▸ **Activity**:
Take each line in the entries below that holds "overlay" and show it.

Stored data entries
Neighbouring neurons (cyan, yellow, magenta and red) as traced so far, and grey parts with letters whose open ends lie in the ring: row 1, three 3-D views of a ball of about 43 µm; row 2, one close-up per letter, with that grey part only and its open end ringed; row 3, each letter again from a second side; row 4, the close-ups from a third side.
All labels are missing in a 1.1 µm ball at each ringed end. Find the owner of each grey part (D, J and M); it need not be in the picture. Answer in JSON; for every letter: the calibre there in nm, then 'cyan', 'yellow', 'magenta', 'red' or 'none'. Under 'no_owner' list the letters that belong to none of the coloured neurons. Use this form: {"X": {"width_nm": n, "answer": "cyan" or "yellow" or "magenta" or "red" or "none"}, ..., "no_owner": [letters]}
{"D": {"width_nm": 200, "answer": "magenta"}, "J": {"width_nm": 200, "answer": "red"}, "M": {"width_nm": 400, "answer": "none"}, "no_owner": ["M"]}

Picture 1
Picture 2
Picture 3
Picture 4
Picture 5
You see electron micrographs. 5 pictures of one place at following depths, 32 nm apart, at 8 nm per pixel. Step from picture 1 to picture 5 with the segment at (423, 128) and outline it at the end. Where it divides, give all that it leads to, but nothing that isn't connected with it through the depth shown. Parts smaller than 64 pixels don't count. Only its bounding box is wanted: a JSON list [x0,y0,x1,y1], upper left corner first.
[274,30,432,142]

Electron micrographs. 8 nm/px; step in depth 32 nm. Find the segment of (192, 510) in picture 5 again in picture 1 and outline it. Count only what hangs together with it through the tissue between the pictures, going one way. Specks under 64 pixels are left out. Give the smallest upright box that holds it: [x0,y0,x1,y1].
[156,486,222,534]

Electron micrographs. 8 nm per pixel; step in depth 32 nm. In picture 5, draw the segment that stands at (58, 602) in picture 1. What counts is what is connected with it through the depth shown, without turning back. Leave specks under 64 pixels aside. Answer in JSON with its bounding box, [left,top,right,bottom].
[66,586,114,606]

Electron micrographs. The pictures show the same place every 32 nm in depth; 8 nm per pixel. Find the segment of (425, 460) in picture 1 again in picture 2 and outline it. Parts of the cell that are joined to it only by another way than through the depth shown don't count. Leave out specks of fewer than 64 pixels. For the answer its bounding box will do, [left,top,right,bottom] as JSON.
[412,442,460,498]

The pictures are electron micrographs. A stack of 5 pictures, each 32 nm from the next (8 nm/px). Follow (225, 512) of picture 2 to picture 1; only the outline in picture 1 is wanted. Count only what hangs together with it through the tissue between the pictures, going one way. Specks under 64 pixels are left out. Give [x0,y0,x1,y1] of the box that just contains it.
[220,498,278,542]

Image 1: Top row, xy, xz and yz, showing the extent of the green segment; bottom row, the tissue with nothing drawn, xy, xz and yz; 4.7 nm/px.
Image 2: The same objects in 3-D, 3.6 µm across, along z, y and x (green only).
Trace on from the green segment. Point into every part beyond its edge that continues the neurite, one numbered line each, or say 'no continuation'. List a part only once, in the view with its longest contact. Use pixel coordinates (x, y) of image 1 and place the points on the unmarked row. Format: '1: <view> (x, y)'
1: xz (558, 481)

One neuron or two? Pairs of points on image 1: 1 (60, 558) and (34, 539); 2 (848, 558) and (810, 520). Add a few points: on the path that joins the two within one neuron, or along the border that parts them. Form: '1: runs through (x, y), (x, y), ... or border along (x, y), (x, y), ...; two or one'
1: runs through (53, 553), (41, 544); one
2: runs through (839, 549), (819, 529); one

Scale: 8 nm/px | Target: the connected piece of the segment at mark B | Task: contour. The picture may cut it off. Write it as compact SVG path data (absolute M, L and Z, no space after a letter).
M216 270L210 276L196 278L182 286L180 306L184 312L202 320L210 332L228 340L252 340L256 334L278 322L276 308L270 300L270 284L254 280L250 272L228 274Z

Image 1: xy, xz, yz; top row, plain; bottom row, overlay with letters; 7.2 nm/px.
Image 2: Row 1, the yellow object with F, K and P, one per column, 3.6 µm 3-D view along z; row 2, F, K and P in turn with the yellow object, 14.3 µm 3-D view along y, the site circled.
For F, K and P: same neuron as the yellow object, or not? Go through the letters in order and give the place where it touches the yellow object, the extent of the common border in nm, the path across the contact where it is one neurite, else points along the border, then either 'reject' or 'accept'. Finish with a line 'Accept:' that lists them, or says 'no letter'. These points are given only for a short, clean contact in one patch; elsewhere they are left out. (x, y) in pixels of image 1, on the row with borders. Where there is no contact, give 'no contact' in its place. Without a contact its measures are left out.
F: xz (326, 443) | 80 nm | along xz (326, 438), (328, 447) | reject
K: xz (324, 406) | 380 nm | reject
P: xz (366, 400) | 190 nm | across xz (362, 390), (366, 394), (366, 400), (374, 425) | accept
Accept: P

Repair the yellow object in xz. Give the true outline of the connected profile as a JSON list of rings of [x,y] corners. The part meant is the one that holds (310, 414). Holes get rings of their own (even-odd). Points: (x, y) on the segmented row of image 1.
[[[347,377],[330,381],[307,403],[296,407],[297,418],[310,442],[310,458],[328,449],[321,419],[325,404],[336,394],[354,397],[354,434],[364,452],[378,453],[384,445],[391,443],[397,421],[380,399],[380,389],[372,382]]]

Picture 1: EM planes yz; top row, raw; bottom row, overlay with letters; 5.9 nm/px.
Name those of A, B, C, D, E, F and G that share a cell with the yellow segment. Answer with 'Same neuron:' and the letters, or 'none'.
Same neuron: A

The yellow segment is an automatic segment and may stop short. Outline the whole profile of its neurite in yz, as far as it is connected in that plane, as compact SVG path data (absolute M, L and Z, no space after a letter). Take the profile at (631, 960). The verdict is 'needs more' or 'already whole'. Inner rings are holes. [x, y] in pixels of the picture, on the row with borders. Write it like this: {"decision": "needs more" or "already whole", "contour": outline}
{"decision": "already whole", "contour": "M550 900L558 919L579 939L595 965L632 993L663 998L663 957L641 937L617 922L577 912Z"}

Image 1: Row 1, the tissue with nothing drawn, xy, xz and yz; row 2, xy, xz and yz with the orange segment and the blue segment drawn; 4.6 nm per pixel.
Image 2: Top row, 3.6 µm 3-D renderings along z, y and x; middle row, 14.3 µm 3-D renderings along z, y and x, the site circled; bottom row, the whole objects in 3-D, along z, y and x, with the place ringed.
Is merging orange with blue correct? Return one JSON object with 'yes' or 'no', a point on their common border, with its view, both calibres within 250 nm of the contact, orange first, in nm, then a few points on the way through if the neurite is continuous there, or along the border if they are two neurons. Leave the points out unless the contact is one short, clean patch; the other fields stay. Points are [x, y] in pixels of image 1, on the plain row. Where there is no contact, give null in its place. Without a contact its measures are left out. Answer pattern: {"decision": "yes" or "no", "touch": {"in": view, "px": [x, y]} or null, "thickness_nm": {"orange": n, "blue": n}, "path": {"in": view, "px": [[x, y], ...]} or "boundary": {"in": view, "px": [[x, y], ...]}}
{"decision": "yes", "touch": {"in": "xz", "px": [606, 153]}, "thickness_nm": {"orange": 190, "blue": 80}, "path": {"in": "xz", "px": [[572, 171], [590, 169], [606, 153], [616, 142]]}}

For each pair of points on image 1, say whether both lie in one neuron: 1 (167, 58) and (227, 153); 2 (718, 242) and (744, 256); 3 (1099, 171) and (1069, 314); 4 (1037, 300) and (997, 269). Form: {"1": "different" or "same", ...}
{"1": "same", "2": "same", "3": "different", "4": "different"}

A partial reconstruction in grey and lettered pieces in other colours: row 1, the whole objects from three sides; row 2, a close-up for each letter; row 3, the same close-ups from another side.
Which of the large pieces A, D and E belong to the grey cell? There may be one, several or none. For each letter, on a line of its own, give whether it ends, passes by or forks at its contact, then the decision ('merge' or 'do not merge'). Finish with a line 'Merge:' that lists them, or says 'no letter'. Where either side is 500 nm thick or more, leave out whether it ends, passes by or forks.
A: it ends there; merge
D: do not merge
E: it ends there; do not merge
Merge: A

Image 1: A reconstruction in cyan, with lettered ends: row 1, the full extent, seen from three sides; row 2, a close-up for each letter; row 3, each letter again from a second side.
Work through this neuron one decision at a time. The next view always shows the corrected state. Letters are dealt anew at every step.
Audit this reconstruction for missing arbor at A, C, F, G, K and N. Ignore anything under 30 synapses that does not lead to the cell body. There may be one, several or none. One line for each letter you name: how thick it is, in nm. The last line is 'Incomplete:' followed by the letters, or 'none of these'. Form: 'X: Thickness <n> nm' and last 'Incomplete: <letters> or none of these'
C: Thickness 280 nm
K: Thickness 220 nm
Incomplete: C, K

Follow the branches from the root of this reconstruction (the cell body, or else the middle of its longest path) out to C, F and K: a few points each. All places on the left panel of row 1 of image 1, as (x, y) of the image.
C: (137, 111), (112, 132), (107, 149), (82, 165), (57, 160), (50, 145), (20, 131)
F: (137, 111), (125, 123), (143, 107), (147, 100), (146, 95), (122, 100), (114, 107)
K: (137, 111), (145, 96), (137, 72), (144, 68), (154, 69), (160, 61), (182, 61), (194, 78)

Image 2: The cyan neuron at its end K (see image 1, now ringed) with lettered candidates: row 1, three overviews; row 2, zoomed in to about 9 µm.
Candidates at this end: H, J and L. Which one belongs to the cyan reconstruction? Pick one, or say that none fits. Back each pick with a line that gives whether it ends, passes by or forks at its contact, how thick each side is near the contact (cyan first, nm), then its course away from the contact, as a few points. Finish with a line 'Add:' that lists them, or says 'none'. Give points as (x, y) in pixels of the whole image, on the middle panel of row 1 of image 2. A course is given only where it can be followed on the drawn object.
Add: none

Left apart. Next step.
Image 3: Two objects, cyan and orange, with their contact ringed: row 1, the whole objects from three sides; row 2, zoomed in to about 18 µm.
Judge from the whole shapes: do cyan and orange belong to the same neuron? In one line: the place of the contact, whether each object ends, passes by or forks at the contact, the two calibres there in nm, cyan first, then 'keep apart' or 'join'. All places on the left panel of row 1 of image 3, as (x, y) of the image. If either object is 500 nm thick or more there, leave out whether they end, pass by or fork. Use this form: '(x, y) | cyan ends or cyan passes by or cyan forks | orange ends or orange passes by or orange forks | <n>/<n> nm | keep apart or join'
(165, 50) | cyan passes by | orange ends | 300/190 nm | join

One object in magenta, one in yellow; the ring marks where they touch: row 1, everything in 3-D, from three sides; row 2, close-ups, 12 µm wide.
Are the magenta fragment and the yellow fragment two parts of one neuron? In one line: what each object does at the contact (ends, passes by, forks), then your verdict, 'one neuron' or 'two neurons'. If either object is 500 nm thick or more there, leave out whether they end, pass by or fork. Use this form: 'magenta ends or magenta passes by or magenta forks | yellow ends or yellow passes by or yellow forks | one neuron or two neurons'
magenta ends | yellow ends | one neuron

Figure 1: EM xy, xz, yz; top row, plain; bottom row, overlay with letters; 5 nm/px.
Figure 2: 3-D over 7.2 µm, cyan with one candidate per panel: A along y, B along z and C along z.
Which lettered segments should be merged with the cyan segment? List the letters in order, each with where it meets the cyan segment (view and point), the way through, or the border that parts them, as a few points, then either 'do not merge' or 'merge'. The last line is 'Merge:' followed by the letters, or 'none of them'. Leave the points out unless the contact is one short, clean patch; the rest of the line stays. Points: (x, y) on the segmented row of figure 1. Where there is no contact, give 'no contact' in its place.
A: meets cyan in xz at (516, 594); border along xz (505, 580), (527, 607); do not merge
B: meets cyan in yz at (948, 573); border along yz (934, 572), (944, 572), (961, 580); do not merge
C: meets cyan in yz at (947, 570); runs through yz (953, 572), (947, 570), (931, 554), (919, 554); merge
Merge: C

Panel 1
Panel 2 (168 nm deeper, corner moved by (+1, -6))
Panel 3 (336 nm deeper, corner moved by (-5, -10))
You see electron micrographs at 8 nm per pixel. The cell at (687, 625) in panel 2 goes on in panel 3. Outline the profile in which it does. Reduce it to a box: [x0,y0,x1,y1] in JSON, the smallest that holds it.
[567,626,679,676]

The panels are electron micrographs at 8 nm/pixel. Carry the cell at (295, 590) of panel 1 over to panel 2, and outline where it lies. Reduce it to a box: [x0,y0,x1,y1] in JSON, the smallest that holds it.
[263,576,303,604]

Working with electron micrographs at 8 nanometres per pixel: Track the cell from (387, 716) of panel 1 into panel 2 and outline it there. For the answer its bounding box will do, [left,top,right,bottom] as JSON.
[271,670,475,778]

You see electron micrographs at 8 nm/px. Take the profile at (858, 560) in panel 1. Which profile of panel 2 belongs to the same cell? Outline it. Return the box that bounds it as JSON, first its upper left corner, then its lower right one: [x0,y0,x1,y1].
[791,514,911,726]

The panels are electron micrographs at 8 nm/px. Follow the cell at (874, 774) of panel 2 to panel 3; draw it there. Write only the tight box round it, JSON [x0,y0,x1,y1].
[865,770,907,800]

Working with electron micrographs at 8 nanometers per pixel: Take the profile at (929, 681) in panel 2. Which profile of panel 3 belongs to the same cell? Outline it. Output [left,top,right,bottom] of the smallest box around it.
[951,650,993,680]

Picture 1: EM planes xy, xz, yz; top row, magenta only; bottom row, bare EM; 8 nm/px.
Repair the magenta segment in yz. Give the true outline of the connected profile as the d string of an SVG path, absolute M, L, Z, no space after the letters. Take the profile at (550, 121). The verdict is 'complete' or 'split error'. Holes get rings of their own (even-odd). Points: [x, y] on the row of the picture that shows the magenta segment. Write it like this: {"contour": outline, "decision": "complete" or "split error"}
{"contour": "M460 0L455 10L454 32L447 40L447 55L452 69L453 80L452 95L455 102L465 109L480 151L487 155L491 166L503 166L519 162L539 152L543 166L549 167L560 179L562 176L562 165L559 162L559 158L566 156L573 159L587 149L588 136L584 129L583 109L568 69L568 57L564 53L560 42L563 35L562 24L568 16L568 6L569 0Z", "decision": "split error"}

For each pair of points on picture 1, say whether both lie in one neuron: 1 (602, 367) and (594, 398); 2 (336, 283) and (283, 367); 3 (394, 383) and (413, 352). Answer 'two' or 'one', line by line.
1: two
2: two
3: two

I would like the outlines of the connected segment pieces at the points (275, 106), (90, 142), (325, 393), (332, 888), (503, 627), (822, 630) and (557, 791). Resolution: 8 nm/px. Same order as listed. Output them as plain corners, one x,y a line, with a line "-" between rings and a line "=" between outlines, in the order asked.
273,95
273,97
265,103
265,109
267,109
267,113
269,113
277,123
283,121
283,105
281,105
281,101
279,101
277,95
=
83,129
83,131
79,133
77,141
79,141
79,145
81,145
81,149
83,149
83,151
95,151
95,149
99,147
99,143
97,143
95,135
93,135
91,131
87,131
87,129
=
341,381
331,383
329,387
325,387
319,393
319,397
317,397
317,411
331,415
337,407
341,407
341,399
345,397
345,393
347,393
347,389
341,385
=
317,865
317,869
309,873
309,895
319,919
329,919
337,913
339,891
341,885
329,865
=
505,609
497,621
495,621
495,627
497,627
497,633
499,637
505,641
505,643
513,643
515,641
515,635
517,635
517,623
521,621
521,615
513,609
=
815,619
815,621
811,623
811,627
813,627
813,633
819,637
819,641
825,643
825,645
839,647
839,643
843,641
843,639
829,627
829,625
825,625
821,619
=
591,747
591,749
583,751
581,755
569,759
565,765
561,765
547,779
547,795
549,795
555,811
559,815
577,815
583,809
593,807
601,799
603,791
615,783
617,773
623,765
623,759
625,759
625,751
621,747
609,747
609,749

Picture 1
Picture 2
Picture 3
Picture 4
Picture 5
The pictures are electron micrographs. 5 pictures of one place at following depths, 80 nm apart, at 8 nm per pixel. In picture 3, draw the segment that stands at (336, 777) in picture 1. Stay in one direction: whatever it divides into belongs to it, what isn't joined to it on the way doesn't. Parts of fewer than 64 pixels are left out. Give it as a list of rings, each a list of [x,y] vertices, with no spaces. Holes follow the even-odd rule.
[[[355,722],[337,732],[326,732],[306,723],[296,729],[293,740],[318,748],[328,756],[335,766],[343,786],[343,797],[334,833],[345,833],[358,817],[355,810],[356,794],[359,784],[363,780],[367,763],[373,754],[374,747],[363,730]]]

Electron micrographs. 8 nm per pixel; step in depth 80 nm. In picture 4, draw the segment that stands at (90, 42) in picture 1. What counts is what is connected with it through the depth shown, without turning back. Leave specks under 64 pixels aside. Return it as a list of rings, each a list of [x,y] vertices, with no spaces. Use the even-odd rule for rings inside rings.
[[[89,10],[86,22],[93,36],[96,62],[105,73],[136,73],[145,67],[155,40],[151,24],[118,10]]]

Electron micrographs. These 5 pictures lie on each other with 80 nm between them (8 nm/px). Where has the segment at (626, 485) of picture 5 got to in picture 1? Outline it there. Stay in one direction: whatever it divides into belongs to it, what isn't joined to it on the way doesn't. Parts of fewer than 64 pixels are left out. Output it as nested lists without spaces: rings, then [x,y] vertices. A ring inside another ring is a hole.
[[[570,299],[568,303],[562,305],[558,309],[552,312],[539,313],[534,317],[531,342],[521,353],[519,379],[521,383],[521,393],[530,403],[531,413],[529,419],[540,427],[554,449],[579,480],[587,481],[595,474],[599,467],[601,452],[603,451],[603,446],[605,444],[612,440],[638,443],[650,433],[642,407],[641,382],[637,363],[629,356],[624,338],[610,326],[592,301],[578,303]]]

▸ **Solution**:
Image 1: xy, xz, yz; top row, plain; bottom row, overlay with letters; 7.2 nm/px.
Picture 1: EM planes yz; top row, raw; bottom row, overlay with letters; 5.9 nm/px.
Figure 1: EM xy, xz, yz; top row, plain; bottom row, overlay with letters; 5 nm/px.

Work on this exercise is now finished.